The Turing Test & modern AI – Part 2

Arjan van HessenIt has been a while since I had to think seriously about the Turing Test, an experiment described by Alan Turing in 1950. When I started my studies and later while working for Language and Speech Technology, Turing was something special: “it takes effort to know whether you are communicating with a computer or a human”. Speech was not actually in the picture in this regard because the status of both speech recognition and speech synthesis was, in today’s eyes, so lousy that it was impossible to be wrong about it. Turing saw this too, of course, and came up with an Imitation Game, known ever since as the Turing Test (see here).

In that imitation game, one or more interrogators chat with a human and a computer. The computer “passes” the test when it is impossible for the interrogators to decide who is the human and who is the computer. To keep everything as fair as possible, Turing suggests chatting. 

And now?

In 2014, the chatbot Eugene Goostman was able to convince 33% of participants that they were dealing with a human being. That meant that this chatbot was the first to pass the Turing Test in that form.

And then in December 2022 came chatGPT and it immediately made history by being the second chatbot to pass the Turing Test.
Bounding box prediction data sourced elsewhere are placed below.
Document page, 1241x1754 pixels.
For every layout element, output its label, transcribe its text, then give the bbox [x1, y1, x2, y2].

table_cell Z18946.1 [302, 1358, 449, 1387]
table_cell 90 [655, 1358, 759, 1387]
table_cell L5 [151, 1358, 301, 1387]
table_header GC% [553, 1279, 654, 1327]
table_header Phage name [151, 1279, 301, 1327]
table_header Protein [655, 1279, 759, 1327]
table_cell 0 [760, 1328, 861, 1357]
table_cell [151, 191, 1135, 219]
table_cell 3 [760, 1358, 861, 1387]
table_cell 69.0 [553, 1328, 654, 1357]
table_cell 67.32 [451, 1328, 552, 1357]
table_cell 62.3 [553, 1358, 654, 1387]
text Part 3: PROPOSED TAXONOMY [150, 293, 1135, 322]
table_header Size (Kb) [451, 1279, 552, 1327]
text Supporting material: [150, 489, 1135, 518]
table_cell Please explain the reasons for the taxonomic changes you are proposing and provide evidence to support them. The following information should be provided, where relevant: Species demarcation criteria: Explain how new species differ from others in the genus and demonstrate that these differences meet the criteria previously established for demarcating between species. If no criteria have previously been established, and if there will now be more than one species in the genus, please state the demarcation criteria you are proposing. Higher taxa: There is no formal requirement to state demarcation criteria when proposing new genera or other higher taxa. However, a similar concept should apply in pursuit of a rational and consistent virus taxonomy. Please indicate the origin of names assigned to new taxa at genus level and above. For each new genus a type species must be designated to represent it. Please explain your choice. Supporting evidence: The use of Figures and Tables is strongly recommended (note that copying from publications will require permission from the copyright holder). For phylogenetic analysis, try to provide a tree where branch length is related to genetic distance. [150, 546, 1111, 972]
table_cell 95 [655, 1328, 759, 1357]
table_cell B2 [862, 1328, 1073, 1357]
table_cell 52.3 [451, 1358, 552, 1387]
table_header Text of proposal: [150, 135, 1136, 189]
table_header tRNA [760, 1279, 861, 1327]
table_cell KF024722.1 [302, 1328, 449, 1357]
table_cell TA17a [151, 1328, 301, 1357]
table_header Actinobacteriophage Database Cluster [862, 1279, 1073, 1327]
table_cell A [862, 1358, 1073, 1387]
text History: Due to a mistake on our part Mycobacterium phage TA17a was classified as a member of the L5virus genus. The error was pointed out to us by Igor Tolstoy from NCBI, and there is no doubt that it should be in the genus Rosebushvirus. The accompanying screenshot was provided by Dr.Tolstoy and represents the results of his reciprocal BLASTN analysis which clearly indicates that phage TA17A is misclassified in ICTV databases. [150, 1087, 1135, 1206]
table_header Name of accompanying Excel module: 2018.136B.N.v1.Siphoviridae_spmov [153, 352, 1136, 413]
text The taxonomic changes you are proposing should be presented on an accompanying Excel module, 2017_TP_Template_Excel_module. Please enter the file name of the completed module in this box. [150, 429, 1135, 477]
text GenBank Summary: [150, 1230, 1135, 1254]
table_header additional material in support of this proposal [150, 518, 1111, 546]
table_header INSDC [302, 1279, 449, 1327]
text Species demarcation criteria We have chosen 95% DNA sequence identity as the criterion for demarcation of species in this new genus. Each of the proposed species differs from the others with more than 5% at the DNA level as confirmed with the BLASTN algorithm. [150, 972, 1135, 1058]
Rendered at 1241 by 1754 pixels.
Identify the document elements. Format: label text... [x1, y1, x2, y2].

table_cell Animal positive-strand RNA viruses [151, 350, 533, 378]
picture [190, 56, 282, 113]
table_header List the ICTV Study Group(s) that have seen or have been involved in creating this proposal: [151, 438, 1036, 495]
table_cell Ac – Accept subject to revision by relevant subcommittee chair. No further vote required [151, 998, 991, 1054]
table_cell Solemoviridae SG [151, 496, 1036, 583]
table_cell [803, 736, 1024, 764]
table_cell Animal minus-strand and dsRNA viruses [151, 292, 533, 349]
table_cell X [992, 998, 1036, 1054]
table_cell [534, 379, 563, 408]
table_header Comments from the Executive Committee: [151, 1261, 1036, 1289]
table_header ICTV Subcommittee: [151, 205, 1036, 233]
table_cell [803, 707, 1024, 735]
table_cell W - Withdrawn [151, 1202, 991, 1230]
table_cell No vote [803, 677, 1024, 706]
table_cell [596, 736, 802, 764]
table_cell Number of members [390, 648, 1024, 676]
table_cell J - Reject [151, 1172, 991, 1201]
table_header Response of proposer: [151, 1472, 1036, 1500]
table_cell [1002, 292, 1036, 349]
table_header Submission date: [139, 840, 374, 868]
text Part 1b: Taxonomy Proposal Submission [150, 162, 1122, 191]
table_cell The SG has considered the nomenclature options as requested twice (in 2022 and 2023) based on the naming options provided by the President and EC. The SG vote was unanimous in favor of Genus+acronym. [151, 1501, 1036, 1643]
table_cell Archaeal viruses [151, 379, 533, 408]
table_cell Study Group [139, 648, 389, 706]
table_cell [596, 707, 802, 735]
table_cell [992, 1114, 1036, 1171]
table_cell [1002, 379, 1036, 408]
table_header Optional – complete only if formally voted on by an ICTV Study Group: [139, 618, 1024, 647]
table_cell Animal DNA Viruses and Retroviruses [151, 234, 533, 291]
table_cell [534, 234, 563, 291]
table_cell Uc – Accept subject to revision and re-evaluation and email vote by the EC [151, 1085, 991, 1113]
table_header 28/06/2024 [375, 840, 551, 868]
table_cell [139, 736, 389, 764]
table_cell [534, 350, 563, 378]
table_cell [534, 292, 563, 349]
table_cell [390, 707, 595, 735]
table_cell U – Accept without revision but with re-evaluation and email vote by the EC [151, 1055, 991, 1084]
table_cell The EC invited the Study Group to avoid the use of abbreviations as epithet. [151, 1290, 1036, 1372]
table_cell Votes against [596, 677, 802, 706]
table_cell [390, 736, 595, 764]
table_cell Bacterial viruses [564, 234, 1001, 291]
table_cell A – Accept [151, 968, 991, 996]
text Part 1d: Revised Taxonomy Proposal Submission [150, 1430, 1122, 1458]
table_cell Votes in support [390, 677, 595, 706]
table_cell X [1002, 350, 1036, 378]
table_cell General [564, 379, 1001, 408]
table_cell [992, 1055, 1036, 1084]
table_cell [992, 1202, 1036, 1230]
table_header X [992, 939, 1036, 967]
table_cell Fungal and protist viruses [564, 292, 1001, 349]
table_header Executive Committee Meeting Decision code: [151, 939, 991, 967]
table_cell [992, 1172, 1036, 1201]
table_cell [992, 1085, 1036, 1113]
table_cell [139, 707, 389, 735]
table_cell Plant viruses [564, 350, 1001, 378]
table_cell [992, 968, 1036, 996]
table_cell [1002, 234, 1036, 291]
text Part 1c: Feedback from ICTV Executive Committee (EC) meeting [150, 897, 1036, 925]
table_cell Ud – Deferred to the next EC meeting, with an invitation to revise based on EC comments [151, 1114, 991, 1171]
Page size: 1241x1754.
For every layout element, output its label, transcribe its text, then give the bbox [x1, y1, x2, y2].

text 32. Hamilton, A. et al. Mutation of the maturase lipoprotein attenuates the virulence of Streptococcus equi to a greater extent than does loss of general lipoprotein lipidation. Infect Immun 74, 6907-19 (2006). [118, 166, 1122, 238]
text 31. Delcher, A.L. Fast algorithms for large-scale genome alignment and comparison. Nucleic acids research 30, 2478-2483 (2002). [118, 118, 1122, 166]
And that with GPT-3 while now GPT-4 is doing quite a bit better. The success in the Turing Test is an important milestone for artificial intelligence research. It shows that the GPT-3 language model (and its successors), have the ability to produce human-like responses that can fool even experienced evaluators. But, it still involved chats, which is still a slightly lesser form of communication than speech.

In 2023, Israeli company D-ID.com came up with a stunningly good chatbot that converses lip-synchronously almost perfectly. You can ask “her” anything in English and “she” will give a pretty good opinion. Of course, you can see that this is a computer programme, but still… it really works tremendously well and I think this is reasonably close to a successful Turing Test.

Test with chatGPT

A fortnight ago, I was asked to write something about chatGPT. Since I had little time at the time AND because I did want to try out the power of GPT-4, I spent half an hour writing that article with the help of GPT-4: “The Turing Test & modern AI” It became an A4 in correct English with a logical format that was certainly no worse than what I could have written about it myself. I sent it off without then mentioning how I got it. Whether he got through…

Conclusion

Especially with the arrival of chatGPT in December 2022, the TST world is changing fast. A few weeks after its introduction, there were already more than 10M users and that number has only increased. Of course, chatGPT can do more than Turing testing, but it is such a powerful tool that I think it really comes close to what Turing envisioned 70 years ago. Of course, for now, it will remain possible to figure out whether it is a human or a chatbot after a while of testing, but the power and elegance of the bot continues to amaze and will certainly lead many to “wrong” thoughts.